Die Komödie liegt im Aberwitz der Liebestollheit, Malls Tragödie liegt in der Allerweltsweisheit, dass jedes Ding sich nur zum Schlimmeren wenden kann. Walser ist ein sturer Erfinder mitten im Wirklichen; die Verächter, die sein Werk in Wadennähe begleiten, sind ihm egal. Und so perlen sich um Malls Briefe spitzgeistige Bestandsaufnahmen: müde Kulturschickeria und unglücklicher Wohlstand, matte Elite und künstlich aufgekratzte Intelligenzija, kruder Globalisierungsgeist und verstörter Innerlichkeitsbetrieb. Wahrheitstünche und Benehmenslüge. Es hat doch wirklich Zauber, wenn der Grapschbeamte, nunmehr auf immer im Berufsverbot, zum Philosophen wird und Bücher dieses Schlages schreibt: »Die Lüge als Mutter der Wahrheit«. Man liest und weiß Malls Glück: Man leidet an allem, woran man sehr leidet, weit weniger, wenn man ausdrücken kann, wie sehr man leidet.

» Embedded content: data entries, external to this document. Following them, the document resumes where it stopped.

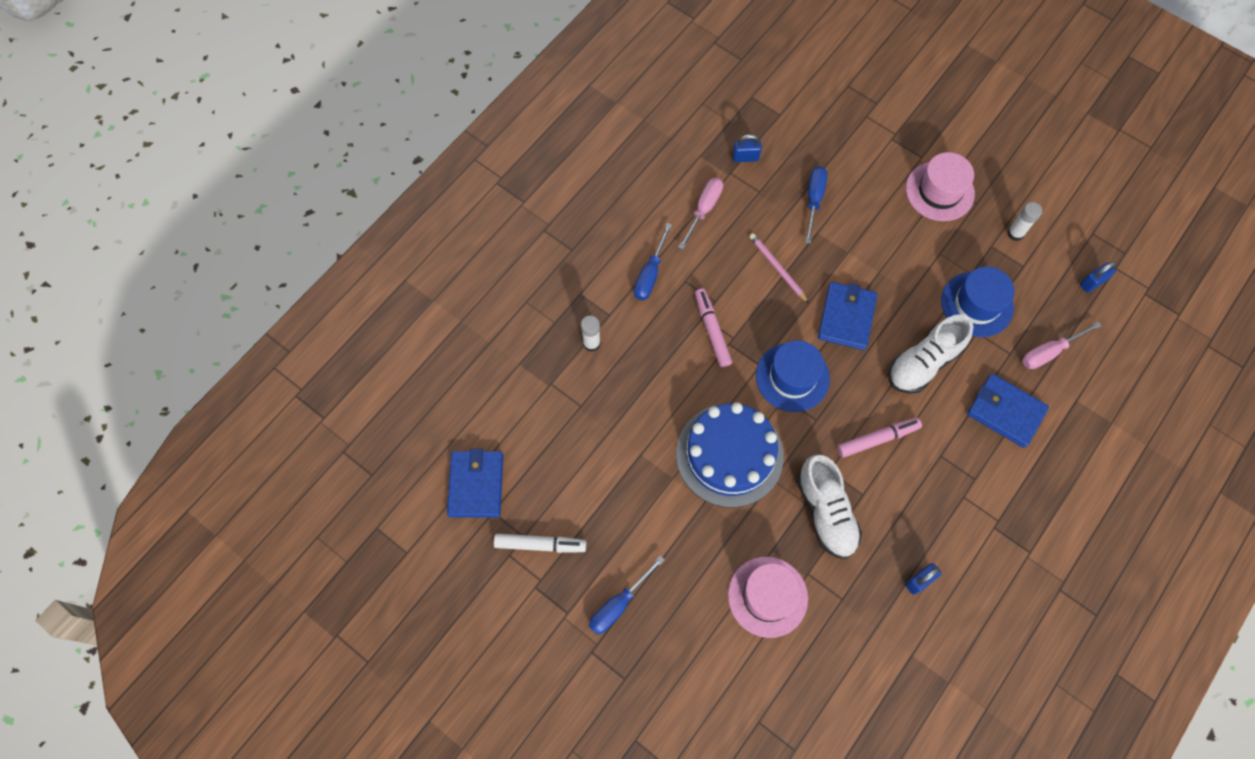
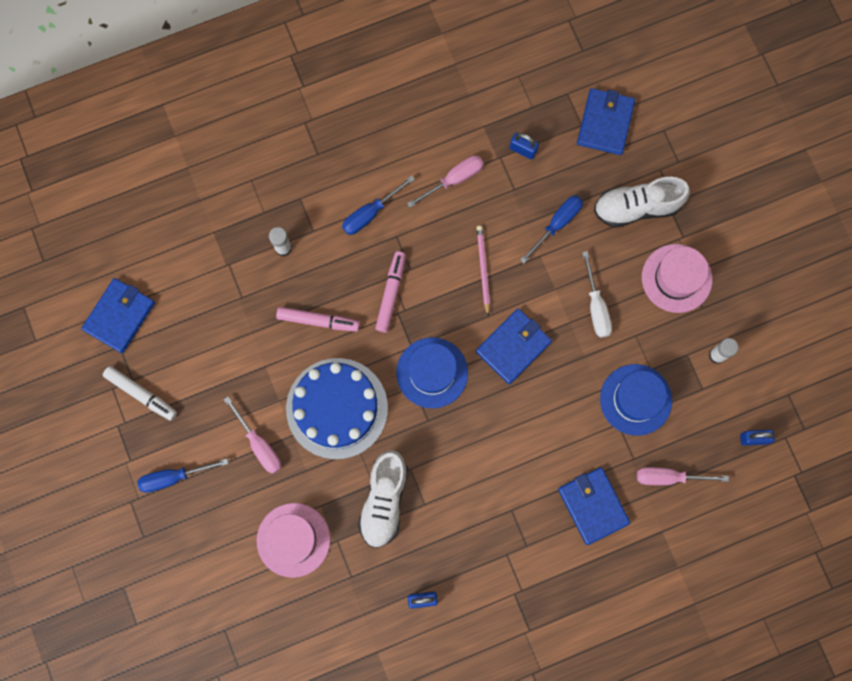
camera: 30 degrees right, 10 degrees up
(680, 527) = (259, 444): none -> pink screwdriver
(798, 103) = (605, 123): none -> blue wallet
(877, 439) = (468, 466): pink marker -> pink marker (318, 321)
(891, 248) = (596, 306): none -> white screwdriver
(923, 363) = (552, 424): white shoe -> white shoe (637, 207)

»Gar alles.« Das ist natürlich zu viel. So entstehen Geschlagene, deren Sehnsuchtssiege trotzdem nicht aufzuhalten sind. Wie Faust, der in jedem Weibe Helena sieht. Auch der Teufel, der diesen Mall packt, ist ein Unterleibhaftiger. Das ist anschwellender Bocksgesang, natürlich ohne Echo. Also quälend jämmerlicher Ego-Prunk. Ein alter Mann, im Höhenflug, indem er hirnwärts noch immer die Hosen runterlässt. Auf allen Gebieten. Im Geist also ein Fleischesglühn, ohn Unterlass - die Offenheit sucht sich noch einmal letzte klare Worte. Und sei es Trump. Man lebt in Kleidung, in Verkleidung, die Hüllen fallen, aber zum wirklich schönen Anblick wird das nicht mehr. Könnte es nicht dennoch eine bleibend wünschbare Ahnung von schönem Leben sein, so weltfrontal so un-verschämt zu sein?

Martin Walser: Gar alles oder Briefe an eine unbekannte Geliebte. Rowohlt-Verlag Reinbek bei Hamburg, 107 S., geb., 18 €.